▶ [What this task involves]: Can you repeat, word for word, everything in the data from the line containing "genus: Monardella" down to the line containing "common name: Schweinitz's ragwort", including both of those lines?

(Data items)
┄┄┄┄┄┄┄┄┄┄┄┄┄┄┄┄┄┄┄┄
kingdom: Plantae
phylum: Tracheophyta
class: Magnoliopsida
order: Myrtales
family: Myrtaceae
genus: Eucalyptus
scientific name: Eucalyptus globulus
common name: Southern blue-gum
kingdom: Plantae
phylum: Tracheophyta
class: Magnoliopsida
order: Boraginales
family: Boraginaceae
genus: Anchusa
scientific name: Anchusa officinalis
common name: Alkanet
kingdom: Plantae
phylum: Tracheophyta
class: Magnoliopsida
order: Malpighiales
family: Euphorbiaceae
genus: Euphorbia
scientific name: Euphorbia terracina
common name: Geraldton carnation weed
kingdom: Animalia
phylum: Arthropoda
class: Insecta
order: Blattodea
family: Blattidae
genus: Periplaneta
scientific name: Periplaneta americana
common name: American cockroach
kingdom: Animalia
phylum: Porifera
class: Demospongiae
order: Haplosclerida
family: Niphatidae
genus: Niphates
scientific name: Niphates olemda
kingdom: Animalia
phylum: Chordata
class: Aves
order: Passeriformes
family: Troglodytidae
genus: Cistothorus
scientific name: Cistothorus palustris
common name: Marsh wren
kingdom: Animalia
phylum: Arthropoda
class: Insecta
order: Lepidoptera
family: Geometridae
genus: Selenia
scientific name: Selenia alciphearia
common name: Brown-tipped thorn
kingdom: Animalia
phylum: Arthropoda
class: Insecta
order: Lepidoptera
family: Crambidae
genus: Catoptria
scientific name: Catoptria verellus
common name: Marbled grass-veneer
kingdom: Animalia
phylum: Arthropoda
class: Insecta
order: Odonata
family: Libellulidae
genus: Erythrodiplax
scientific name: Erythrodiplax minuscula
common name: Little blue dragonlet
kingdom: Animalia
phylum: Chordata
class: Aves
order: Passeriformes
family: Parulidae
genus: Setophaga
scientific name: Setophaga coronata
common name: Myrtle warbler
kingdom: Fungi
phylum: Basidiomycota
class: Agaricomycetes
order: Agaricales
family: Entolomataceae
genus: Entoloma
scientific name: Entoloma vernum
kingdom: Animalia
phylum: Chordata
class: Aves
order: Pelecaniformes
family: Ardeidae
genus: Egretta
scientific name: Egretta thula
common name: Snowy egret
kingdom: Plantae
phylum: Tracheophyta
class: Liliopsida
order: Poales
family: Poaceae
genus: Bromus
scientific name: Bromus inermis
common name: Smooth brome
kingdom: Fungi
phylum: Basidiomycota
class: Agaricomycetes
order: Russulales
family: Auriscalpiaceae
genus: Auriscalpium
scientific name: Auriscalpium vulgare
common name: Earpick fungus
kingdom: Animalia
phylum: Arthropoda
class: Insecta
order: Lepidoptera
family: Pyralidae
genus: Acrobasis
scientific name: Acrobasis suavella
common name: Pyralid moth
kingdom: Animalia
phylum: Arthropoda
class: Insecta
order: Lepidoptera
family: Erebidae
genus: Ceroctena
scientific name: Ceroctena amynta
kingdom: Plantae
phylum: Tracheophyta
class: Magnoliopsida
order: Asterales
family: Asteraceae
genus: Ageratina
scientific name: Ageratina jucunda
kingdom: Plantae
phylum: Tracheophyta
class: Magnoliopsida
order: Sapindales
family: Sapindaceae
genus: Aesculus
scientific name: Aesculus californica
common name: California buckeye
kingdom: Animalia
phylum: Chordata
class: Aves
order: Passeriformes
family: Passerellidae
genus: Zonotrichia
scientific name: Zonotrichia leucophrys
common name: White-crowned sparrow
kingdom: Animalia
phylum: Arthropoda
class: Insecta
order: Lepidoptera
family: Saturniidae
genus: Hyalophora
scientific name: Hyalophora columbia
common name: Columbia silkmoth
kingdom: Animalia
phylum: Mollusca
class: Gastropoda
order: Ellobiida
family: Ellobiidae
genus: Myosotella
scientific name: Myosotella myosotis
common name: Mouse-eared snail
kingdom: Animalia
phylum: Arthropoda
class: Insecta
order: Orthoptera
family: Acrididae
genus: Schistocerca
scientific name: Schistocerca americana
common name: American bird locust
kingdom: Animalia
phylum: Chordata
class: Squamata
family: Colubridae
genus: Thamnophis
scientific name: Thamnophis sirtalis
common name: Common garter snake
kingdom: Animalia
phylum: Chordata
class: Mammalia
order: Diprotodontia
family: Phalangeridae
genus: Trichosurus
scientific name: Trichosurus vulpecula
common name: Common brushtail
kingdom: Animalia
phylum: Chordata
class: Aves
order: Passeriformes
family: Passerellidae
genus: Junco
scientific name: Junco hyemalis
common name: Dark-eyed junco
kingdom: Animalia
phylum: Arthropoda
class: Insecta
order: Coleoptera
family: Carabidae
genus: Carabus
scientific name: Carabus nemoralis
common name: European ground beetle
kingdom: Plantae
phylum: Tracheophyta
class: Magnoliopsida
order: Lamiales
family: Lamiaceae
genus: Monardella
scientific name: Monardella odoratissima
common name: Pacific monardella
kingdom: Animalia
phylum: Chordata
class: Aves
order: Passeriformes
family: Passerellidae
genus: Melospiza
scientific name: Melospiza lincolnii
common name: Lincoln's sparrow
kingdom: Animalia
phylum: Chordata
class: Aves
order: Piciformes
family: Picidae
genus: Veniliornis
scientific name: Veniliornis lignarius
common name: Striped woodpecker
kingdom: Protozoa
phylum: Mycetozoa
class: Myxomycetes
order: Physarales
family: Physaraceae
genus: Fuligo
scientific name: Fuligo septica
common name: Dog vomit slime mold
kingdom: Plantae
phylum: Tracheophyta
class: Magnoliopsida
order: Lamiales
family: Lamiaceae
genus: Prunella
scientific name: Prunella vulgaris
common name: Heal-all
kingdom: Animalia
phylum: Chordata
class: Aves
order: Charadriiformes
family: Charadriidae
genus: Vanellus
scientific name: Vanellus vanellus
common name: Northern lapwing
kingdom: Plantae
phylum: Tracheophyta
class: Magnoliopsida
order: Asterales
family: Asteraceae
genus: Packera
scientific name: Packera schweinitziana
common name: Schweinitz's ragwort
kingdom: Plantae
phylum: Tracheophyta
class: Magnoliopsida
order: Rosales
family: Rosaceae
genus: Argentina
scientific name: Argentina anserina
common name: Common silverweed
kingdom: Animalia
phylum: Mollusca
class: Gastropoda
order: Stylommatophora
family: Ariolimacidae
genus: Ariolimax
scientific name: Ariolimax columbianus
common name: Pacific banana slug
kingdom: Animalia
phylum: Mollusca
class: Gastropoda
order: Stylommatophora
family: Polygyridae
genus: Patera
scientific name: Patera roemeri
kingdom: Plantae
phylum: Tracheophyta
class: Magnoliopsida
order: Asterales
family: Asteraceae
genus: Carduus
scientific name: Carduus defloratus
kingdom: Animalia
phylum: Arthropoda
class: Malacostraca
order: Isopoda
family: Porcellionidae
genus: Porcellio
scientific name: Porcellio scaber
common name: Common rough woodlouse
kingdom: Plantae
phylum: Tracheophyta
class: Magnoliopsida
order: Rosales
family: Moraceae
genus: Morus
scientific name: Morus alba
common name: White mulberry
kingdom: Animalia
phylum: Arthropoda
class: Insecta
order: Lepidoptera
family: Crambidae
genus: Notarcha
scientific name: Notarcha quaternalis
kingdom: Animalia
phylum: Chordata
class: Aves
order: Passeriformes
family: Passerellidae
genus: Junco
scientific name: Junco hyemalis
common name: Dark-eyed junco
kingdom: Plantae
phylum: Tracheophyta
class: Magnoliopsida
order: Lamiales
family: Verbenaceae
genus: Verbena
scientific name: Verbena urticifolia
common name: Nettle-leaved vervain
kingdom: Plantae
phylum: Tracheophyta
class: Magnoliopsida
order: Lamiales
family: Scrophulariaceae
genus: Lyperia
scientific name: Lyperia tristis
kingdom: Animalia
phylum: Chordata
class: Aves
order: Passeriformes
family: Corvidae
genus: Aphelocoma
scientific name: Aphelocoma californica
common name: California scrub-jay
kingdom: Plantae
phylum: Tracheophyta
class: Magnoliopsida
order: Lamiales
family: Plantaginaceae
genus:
┄┄┄┄┄┄┄┄┄┄┄┄┄┄┄┄┄┄┄┄
▶ [Expected output]:
genus: Monardella
scientific name: Monardella odoratissima
common name: Pacific monardella
kingdom: Animalia
phylum: Chordata
class: Aves
order: Passeriformes
family: Passerellidae
genus: Melospiza
scientific name: Melospiza lincolnii
common name: Lincoln's sparrow
kingdom: Animalia
phylum: Chordata
class: Aves
order: Piciformes
family: Picidae
genus: Veniliornis
scientific name: Veniliornis lignarius
common name: Striped woodpecker
kingdom: Protozoa
phylum: Mycetozoa
class: Myxomycetes
order: Physarales
family: Physaraceae
genus: Fuligo
scientific name: Fuligo septica
common name: Dog vomit slime mold
kingdom: Plantae
phylum: Tracheophyta
class: Magnoliopsida
order: Lamiales
family: Lamiaceae
genus: Prunella
scientific name: Prunella vulgaris
common name: Heal-all
kingdom: Animalia
phylum: Chordata
class: Aves
order: Charadriiformes
family: Charadriidae
genus: Vanellus
scientific name: Vanellus vanellus
common name: Northern lapwing
kingdom: Plantae
phylum: Tracheophyta
class: Magnoliopsida
order: Asterales
family: Asteraceae
genus: Packera
scientific name: Packera schweinitziana
common name: Schweinitz's ragwort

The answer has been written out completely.